On Wednesday, the Idaho Supreme Court voted 4-1 to support 4th District Judge Deborah Bail’s 1991 decision that the state’s method of funding schools is unconstitutional. In the 21-page decision, the court spanked lawmakers for quibbling over a few rundown schools and failing to realize that the state’s bonding system was fatally flawed. In 2006, the Legislature’s top priority should be to fix the current system that hamstrings poor school districts by placing the entire burden of school funding on local property taxpayers. North Idaho lawmakers should insist that they do.

The Legislature doesn’t need to start with a new inventory of building needs in search of a way to pass constitutional muster, although one will eventually be needed. Rather, it should revisit the task force recommendations that were dismissed out of hand almost three years ago. The key element in the five-page document calls for the Legislature to pass a constitutional amendment lowering the supermajority needed to pass a school bond election from the draconian two-thirds to 60 percent.

Idaho remains the only state to require a two-thirds supermajority without underwriting school construction costs.

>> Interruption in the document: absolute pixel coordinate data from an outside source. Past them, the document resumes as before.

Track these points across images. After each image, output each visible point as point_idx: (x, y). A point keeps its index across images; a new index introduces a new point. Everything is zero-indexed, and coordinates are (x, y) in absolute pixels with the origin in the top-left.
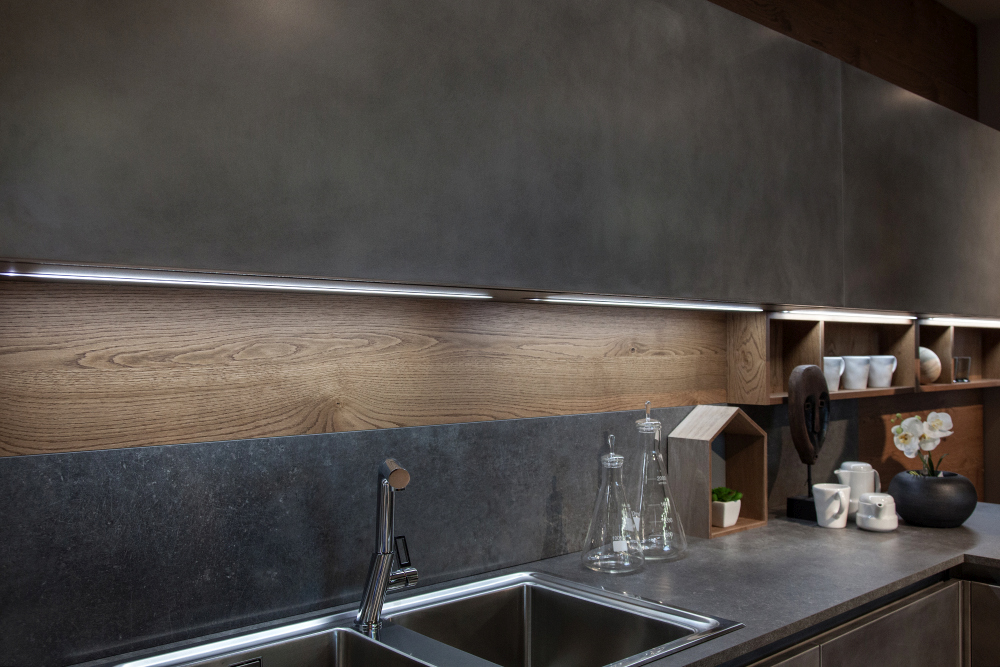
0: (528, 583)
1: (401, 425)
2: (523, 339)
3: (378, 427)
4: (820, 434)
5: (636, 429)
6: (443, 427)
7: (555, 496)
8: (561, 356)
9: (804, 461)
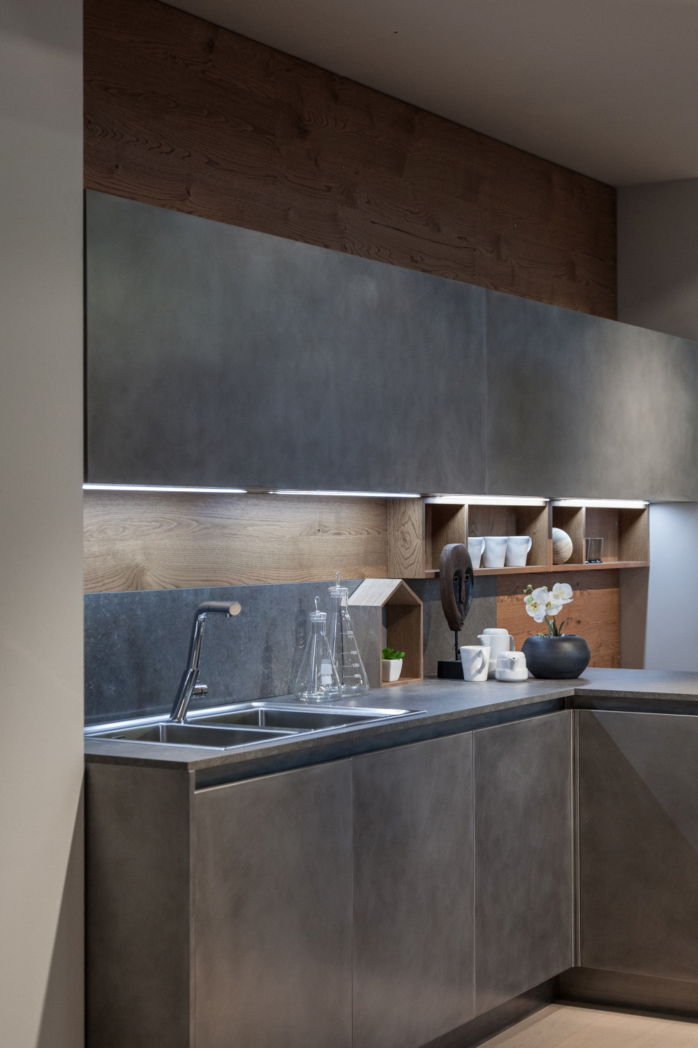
0: (262, 709)
1: (177, 587)
2: (247, 522)
3: (165, 588)
4: (466, 604)
5: (329, 593)
6: (200, 590)
7: (268, 649)
8: (271, 536)
9: (452, 629)
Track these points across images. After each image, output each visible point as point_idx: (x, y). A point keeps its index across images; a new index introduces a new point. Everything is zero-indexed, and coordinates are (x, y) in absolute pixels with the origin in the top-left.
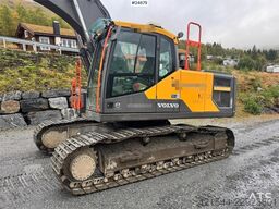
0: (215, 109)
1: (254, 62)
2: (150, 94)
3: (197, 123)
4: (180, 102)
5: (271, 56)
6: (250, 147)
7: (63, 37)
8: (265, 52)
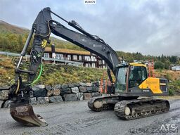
1: (164, 64)
2: (141, 87)
3: (157, 98)
4: (149, 89)
5: (174, 60)
6: (176, 109)
7: (56, 53)
8: (169, 58)
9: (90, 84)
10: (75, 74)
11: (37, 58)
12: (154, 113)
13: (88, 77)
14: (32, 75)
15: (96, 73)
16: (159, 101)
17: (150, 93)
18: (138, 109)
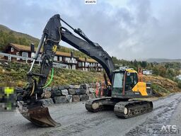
0: (146, 94)
3: (146, 99)
4: (139, 92)
9: (78, 87)
10: (63, 76)
11: (49, 62)
12: (142, 112)
13: (75, 80)
14: (44, 78)
15: (81, 75)
16: (146, 102)
17: (140, 95)
18: (132, 109)
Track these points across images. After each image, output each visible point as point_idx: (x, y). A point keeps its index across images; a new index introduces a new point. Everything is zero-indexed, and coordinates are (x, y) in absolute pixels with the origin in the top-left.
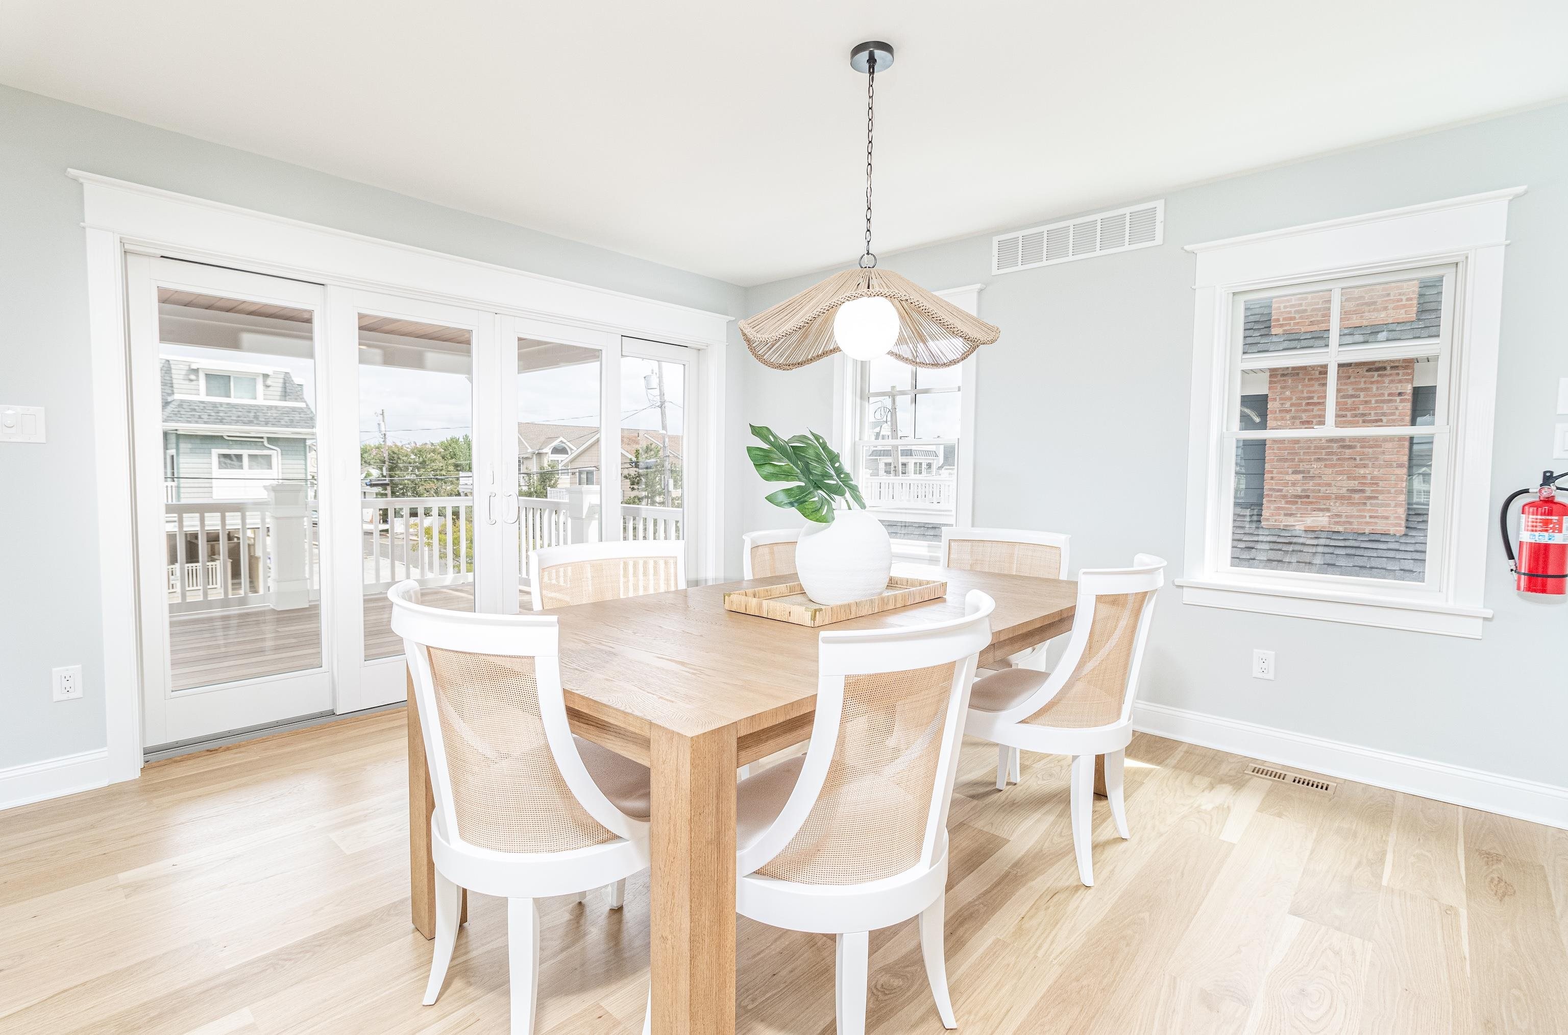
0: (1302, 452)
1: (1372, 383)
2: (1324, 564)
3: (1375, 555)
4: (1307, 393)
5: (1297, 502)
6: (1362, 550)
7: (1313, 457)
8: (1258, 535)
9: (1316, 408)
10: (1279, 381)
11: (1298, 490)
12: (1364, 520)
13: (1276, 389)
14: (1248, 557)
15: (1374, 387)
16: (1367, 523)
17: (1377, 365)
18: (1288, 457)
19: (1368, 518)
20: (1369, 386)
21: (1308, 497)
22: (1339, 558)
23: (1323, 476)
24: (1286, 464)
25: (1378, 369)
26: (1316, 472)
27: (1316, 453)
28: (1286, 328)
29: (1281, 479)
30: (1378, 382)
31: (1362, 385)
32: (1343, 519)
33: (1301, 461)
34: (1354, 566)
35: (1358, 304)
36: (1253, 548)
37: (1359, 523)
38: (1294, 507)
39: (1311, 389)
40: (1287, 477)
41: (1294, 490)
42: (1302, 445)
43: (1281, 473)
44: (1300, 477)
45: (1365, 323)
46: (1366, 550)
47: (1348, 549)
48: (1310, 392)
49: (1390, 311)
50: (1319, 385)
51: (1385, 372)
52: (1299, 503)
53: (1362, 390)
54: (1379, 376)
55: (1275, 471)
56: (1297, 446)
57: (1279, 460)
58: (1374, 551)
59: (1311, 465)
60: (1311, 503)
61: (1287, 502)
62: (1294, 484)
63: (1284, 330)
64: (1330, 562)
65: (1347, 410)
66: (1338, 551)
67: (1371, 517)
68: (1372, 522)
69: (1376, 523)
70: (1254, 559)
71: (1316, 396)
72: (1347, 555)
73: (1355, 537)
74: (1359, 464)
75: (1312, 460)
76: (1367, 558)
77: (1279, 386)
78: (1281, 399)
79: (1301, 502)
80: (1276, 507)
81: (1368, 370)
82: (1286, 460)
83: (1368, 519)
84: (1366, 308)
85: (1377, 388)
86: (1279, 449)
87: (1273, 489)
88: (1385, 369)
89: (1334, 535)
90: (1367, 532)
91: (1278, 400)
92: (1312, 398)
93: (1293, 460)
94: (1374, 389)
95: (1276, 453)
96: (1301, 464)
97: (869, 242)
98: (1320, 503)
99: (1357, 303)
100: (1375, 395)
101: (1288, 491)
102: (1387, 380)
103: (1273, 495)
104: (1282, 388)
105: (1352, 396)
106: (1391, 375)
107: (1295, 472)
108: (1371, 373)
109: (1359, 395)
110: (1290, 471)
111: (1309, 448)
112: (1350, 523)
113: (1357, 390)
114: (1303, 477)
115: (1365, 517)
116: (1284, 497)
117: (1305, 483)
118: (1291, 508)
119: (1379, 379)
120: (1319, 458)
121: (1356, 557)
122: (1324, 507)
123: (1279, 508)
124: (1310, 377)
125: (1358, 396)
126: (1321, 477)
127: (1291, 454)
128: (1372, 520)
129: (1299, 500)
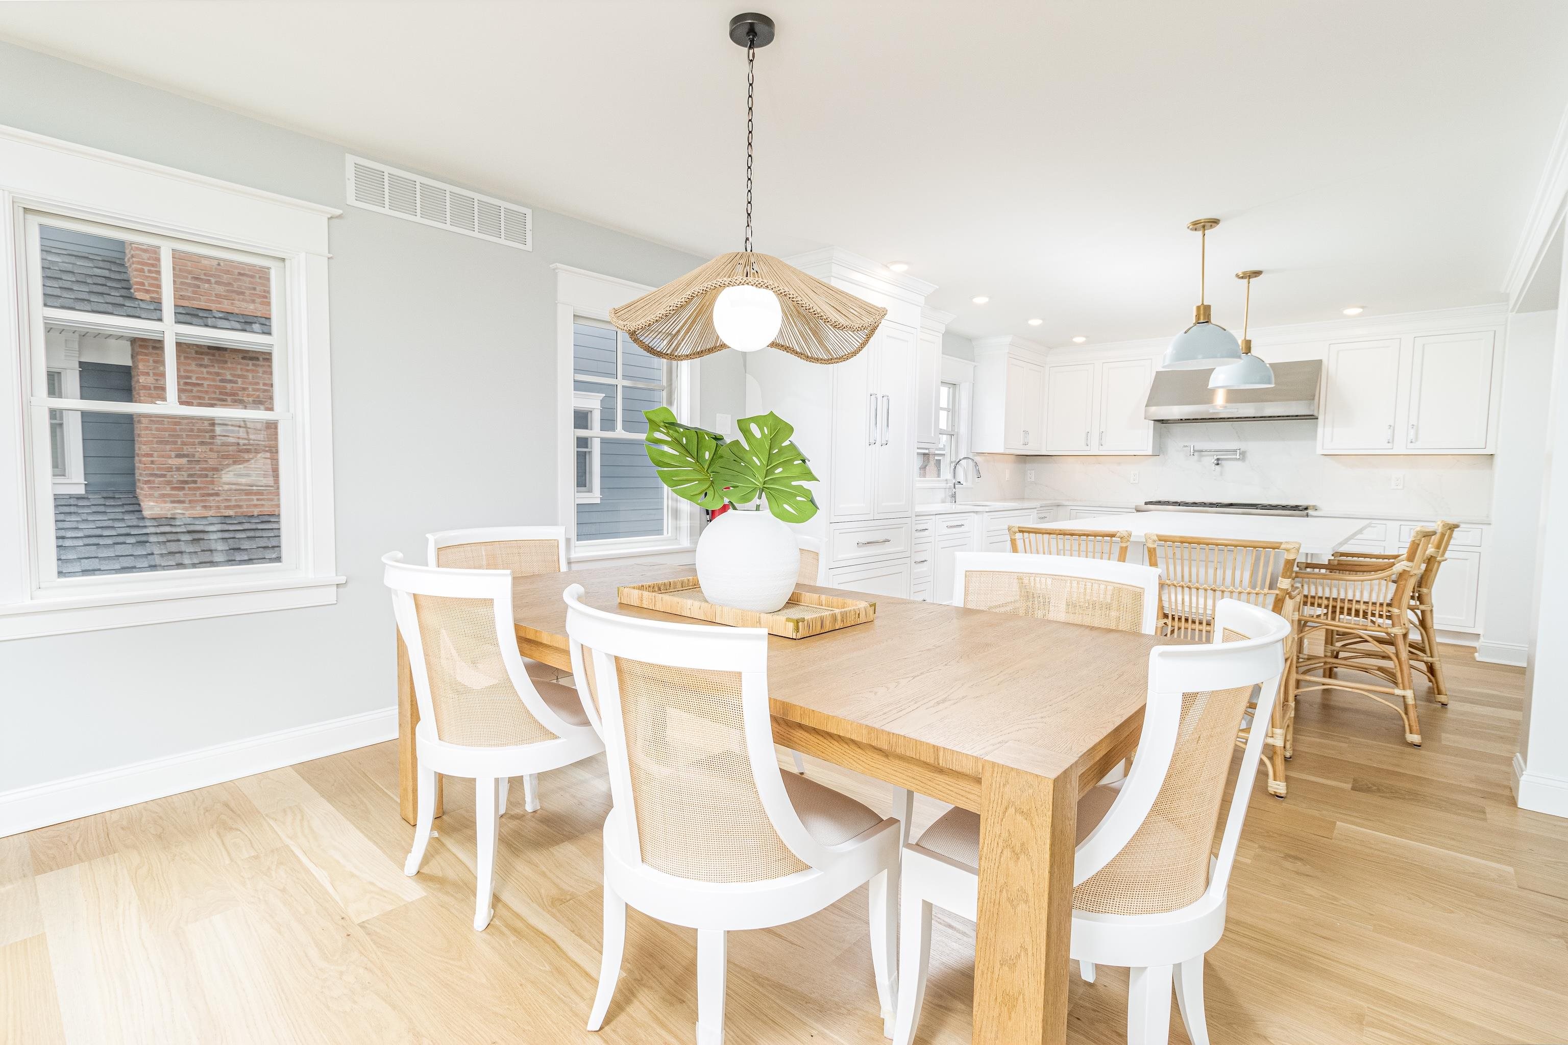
0: (184, 434)
1: (248, 371)
2: (230, 549)
3: (272, 535)
4: (184, 372)
5: (183, 488)
6: (260, 531)
7: (197, 441)
8: (145, 527)
9: (195, 389)
10: (151, 354)
11: (184, 476)
12: (251, 503)
13: (149, 362)
14: (145, 553)
15: (250, 375)
16: (255, 506)
17: (251, 355)
18: (170, 440)
19: (255, 500)
20: (245, 373)
21: (195, 482)
22: (242, 542)
23: (209, 460)
24: (168, 447)
25: (251, 359)
26: (202, 456)
27: (198, 436)
28: (153, 295)
29: (164, 463)
30: (253, 371)
31: (239, 372)
32: (233, 503)
33: (184, 444)
34: (258, 548)
35: (227, 290)
36: (147, 542)
37: (248, 506)
38: (181, 493)
39: (188, 368)
40: (170, 461)
41: (180, 475)
42: (183, 427)
43: (163, 457)
44: (184, 461)
45: (236, 311)
46: (263, 531)
47: (247, 532)
48: (187, 371)
49: (258, 305)
50: (197, 365)
51: (257, 363)
52: (187, 489)
53: (239, 376)
54: (253, 365)
55: (155, 454)
56: (178, 427)
57: (160, 442)
58: (271, 531)
59: (195, 448)
60: (199, 488)
61: (173, 489)
62: (179, 469)
63: (151, 297)
64: (235, 546)
65: (226, 394)
66: (239, 535)
67: (258, 500)
68: (259, 505)
69: (263, 505)
70: (152, 554)
71: (194, 376)
72: (248, 537)
73: (247, 520)
74: (243, 449)
75: (197, 443)
76: (267, 539)
77: (151, 359)
78: (154, 374)
79: (189, 487)
80: (160, 494)
81: (244, 358)
82: (167, 443)
83: (255, 502)
84: (237, 297)
85: (253, 377)
86: (158, 429)
87: (155, 474)
88: (257, 359)
89: (227, 519)
90: (256, 514)
91: (151, 375)
92: (190, 378)
93: (175, 443)
94: (250, 377)
95: (154, 434)
96: (185, 447)
97: (748, 226)
98: (208, 488)
99: (227, 288)
100: (251, 383)
101: (172, 476)
102: (261, 370)
103: (156, 482)
104: (155, 362)
105: (230, 381)
106: (264, 366)
107: (178, 456)
108: (245, 361)
109: (237, 380)
110: (173, 454)
111: (192, 430)
112: (240, 507)
113: (234, 376)
114: (188, 461)
115: (253, 500)
116: (169, 483)
117: (191, 468)
118: (178, 495)
119: (253, 368)
120: (203, 442)
121: (256, 539)
122: (213, 492)
123: (163, 496)
124: (186, 355)
125: (236, 382)
126: (206, 461)
127: (173, 435)
128: (259, 503)
129: (186, 486)
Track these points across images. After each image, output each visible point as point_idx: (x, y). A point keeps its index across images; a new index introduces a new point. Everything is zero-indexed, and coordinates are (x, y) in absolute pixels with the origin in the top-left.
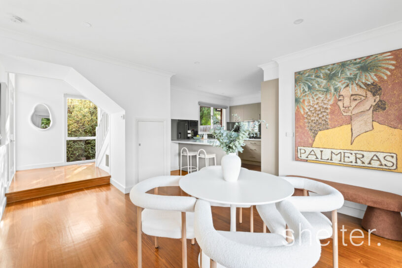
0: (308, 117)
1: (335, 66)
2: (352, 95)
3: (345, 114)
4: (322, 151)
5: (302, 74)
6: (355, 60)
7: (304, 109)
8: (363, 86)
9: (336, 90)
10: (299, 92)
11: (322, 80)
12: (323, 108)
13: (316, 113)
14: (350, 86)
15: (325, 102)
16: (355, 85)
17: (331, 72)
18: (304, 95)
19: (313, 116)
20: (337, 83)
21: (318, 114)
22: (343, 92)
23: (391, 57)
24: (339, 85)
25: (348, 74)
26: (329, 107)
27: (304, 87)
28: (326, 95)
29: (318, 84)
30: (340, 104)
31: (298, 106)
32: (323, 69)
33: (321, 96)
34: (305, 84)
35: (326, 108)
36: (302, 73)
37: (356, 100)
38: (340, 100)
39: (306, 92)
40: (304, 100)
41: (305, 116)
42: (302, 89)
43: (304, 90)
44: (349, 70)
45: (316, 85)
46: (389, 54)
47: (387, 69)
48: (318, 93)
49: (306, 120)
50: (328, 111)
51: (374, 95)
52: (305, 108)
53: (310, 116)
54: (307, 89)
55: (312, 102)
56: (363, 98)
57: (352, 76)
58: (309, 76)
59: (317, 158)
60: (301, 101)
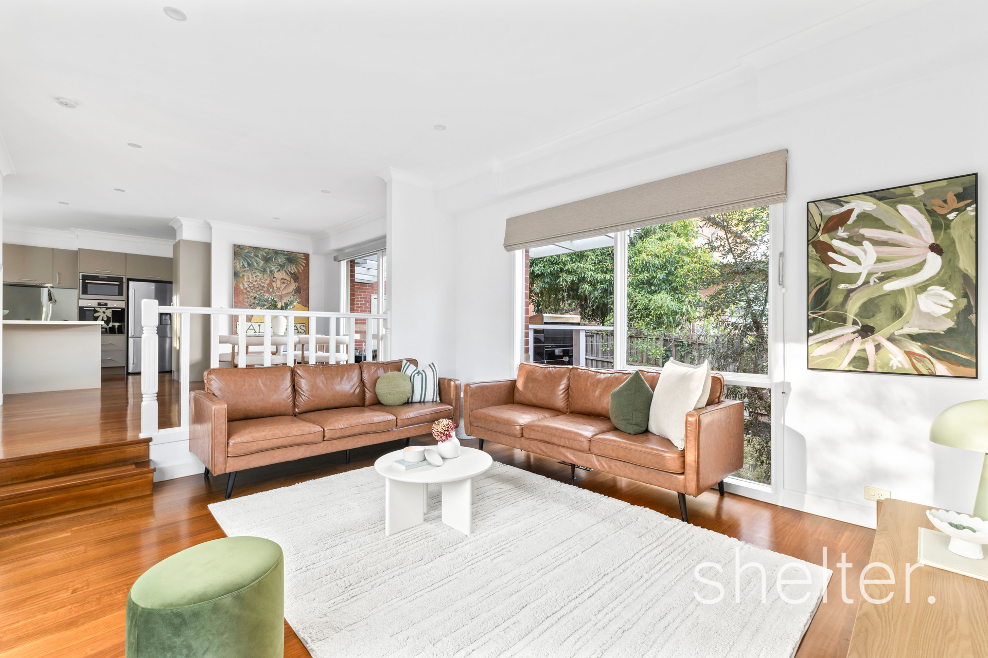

In recent years, foot-dragging Republican legislators have tried to appease various Idaho courts and litigious school districts by offering Band-Aids to fix the massive building problem. Some worked. Seven of the state’s 113 districts, with the worst safety problems, used grants underwritten by a $10 million state subsidy to build schools or make major safety improvements. But the funding problem remains.

Legislators should feel lucky that the Idaho court didn’t order a financial fix for the problem, as courts in other states have done. In their decision, Supreme Court justices said they respect the division of powers. The Legislature should honor that restraint and not force the courts to step in again.